Convert a legacy-format address into a normalized `AdminUnit` in the 2025 structure.

### `standardize_admin_unit_columns(...)`

Standardize province, district, and ward columns in a pandas DataFrame.

### `convert_address_column(...)`

Convert a full address column and optionally attach old/new administrative attributes.

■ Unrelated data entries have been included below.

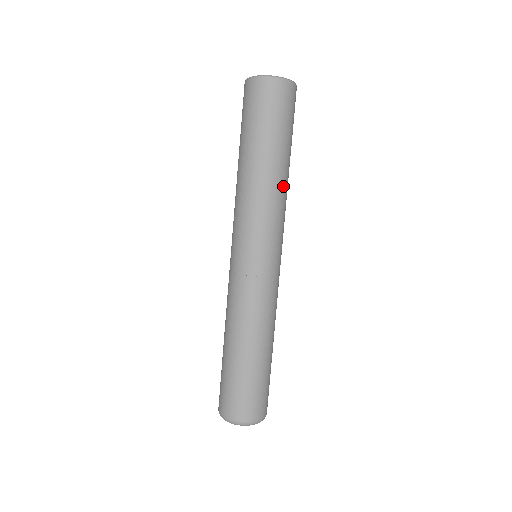
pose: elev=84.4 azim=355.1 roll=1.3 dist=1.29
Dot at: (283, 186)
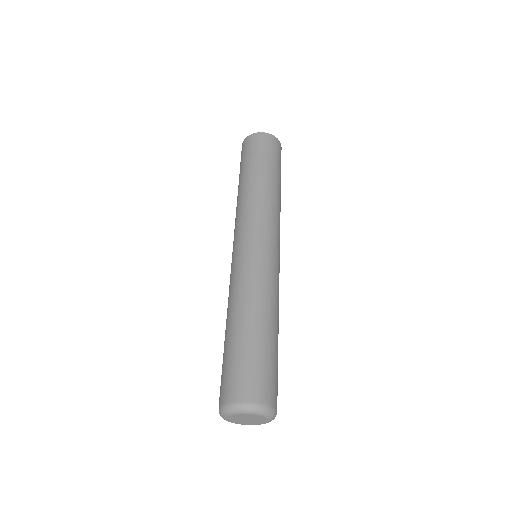
Dot at: (277, 198)
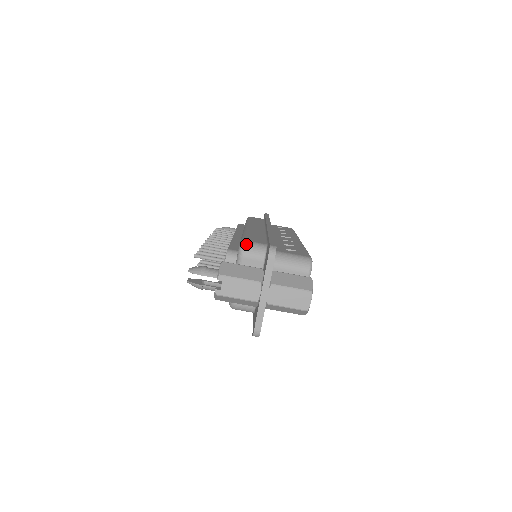
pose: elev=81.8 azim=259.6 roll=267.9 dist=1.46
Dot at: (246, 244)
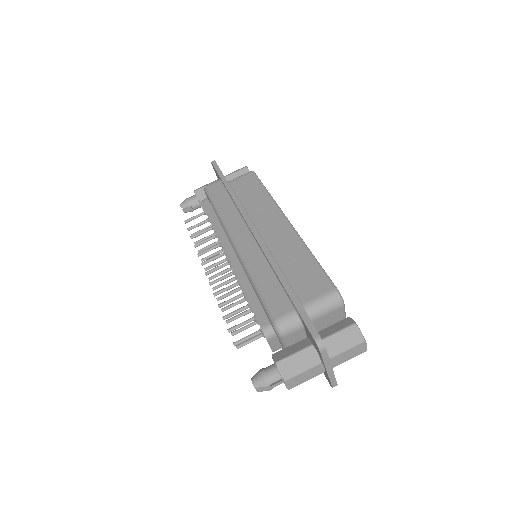
Dot at: (280, 325)
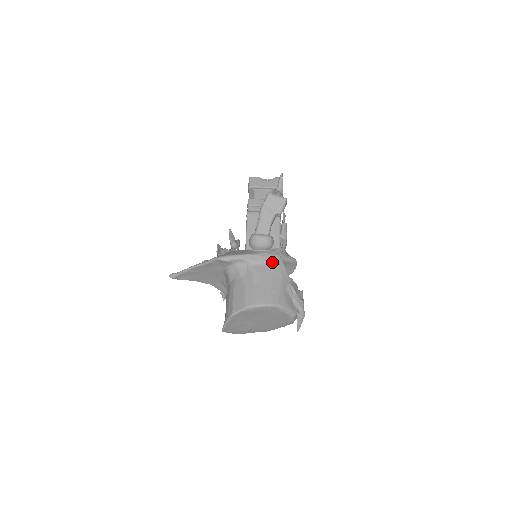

### `get_data(...)` and `query(sql)`

Read lookup data from the bundled SQLite database in [`src/data/dataset.db`](src/data/dataset.db).

## Data Directories

### Runtime assets

These files are bundled with the Python package and used at runtime:

- [`src/data/parser_legacy.json`](src/data/parser_legacy.json)
- [`src/data/parser_from_2025.json`](src/data/parser_from_2025.json)
- [`src/data/converter_2025.json`](src/data/converter_2025.json)
- [`src/data/dataset.db`](src/data/dataset.db)

### Workspace data

The [`data`](data) directory is used for data preparation and notebook workflows:

- [`data/alias_keywords`](data/alias_keywords): curated alias inputs used when generating parser assets
- [`data/raw`](data/raw): collected source files
- [`data/interim`](data/interim): intermediate transformation outputs
- [`data/processed`](data/processed): processed datasets for analysis and validation

The repository currently ignores `data/raw`, `data/interim`, and `data/processed`, so those folders act as workspace outputs rather than committed package contents.

## Scripts

Operational scripts and notebooks are grouped by purpose:

- [`scripts/collecting_data`](scripts/collecting_data): external data collection and scraping
- [`scripts/processing_data`](scripts/processing_data): mapping, cleaning, enrichment, and dataset building
- [`scripts/generating_module_data`](scripts/generating_module_data): generation of packaged parser and converter assets
- [`scripts/testing_package`](scripts/testing_package): smoke tests and manual validation

Example smoke test:

```bash
PYTHONPATH=. envs/bin/python scripts/testing_package/manual_parse_smoke_test.py
```

Example benchmark:

```bash
envs/bin/python scripts/testing_package/benchmark_public_api.py
```

Example collection script:

```bash
PYTHONPATH=. envs/bin/python scripts/collecting_data/scrape_sapnhap_bando_provinces_and_wards.py --date 2026-03-31 --verbose
```

Notes:

- Some scripts require the optional dependencies from `.[scripts]`
- Collection scripts require network access
- Several workflows are notebook-driven rather than packaged as command-line tools

## Benchmark

The repository includes a reproducible micro-benchmark for the public SDK API:

```bash
envs/bin/python scripts/testing_package/benchmark_public_api.py
```

Sample results from a local run on `2026-03-31` using Python `3.11.13` on `macOS-15.5-arm64`:

| API | Sample Input | Iterations / run | Best ms/op | Mean ms/op | Ops/s |
| --- | --- | ---: | ---: | ---: | ---: |
| `parse_2025_address` | `"Tân Sơn Hòa, Hồ Chí Minh"` | 10,000 | 0.1181 | 0.1199 | 8469.8 |
| `parse_legacy_address` | `"Long Bình, Quận 9, Hồ Chí Minh"` (`level=3`) | 10,000 | 0.1003 | 0.1039 | 9965.8 |
| `convert_legacy_address_to_2025` | `"Phường 15, Tân Bình, Hồ Chí Minh"` | 5,000 | 0.2364 | 0.2402 | 4230.0 |

These numbers are indicative and will vary by machine, Python version, and whether the tested input path requires external geocoding.

## Development Notes

- Python requirement: `>=3.7`
- Runtime dependencies: `geopy`, `pandas`, `shapely`, `tqdm`, `unidecode`
- Optional script dependencies: `beautifulsoup4`, `numpy`, `requests`, `seleniumbase`

## License

`setup.py` declares the project as MIT-licensed. A standalone `LICENSE` file is not present in the current workspace snapshot.